Un pédophile de 22 ans a été retrouvé mort dans sa cellule quelques semaines seulement après avoir été emprisonné pour le viol d’un jeune garçon de 5 ans.

Daniel Davey a été trouvé coupable d’avoir agressé sexuellement d’un enfant qui était âgé de 5 et 6 ans au moment des crimes qui se seraient déroulés à six reprises sur une période de 18 mois entre 2015 et 2016.

L’homme qui travaillait dans un restaurant de la chaîne McDonald’s avait connu sa sentence le 1er décembre, or il a été retrouvé mort dans sa cellule peu après son arrivée à la prison, soit le 12 janvier dernier.

Un porte-parole du Ministère de la Justice a expliqué qu’une enquête serait menée par l’Ombudsman des services correctionnels.

Les gestes dégoûtants de Davey avaient été dévoilés au grand jour après que la jeune victime ait confié à sa mère qu’il voulait lui raconter « quelque chose de répugnant ».

Quand la mère a découvert avec horreur les faits survenus à l’encontre de son garçon, celle-ci en a aussitôt informé la police.

Des enquêteurs ont ensuite procédé à des prélèvements d’ADN sur les sous-vêtements de la victime et ainsi, on a pu démontrer la présence de traces d’ADN appartenant à Davey.

Lors du procès de Davey, un témoin a même affirmé avoir déjà aperçu une image qui semblait montrer un homme en train d’agresser sexuellement un garçon de 13 ans.

Évidemment, Davey a tout nié en bloc devant le juge, expliquant que l’image en question provenait d’un ami qui désirait lui faire une mauvaise blague.

D’ailleurs, l’image en question avait été effacée de l’ordinateur peu de temps avant son arrestation.

Davey avait tenté de plaider non-coupable et tout au long de son procès, l’homme a continué à nier sa culpabilité quant aux gestes qu’on lui reprochait, mais ses tentatives ont été vaines, car celui-ci a été jugé coupable.

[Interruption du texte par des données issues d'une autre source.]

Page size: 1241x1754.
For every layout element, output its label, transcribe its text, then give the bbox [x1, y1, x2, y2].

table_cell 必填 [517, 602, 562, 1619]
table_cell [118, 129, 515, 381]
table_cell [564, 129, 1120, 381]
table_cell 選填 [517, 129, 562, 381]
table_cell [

Parmi les gestes criminels qu’on lui reprochait, Davey n’a été acquitté que d’une seule accusation et celle-ci concernait un épisode où l’homme aurait tenté de toucher le derrière d’un garçon.

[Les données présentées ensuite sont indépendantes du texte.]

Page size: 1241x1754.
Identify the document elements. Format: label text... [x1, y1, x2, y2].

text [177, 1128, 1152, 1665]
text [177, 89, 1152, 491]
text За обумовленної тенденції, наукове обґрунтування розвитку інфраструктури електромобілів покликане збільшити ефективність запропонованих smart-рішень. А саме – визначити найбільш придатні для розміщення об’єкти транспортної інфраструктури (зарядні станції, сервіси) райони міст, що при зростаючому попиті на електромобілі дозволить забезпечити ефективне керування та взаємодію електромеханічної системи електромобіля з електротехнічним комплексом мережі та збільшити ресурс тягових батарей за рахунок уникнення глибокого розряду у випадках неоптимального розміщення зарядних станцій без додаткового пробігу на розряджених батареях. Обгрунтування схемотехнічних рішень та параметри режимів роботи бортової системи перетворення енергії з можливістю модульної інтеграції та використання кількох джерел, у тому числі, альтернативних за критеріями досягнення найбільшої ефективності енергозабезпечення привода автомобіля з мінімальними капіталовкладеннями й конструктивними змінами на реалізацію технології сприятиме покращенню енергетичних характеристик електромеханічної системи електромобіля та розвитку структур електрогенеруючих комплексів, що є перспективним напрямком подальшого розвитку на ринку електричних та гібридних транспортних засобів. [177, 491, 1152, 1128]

Davey avait alors été condamné à six ans et six mois de prison et à sa sortie, il aurait dû s’inscrire au registre des prédateurs sexuels.

Le juge l’avait aussi contraint à être enregistré au Sexual Harm Prevention Order jusqu’à la fin de ses jours.

Davey devait aussi respecter un ordre de la Cour qui lui interdisait de s’approcher de sa victime, et ce, sous n’importe quel prétexte.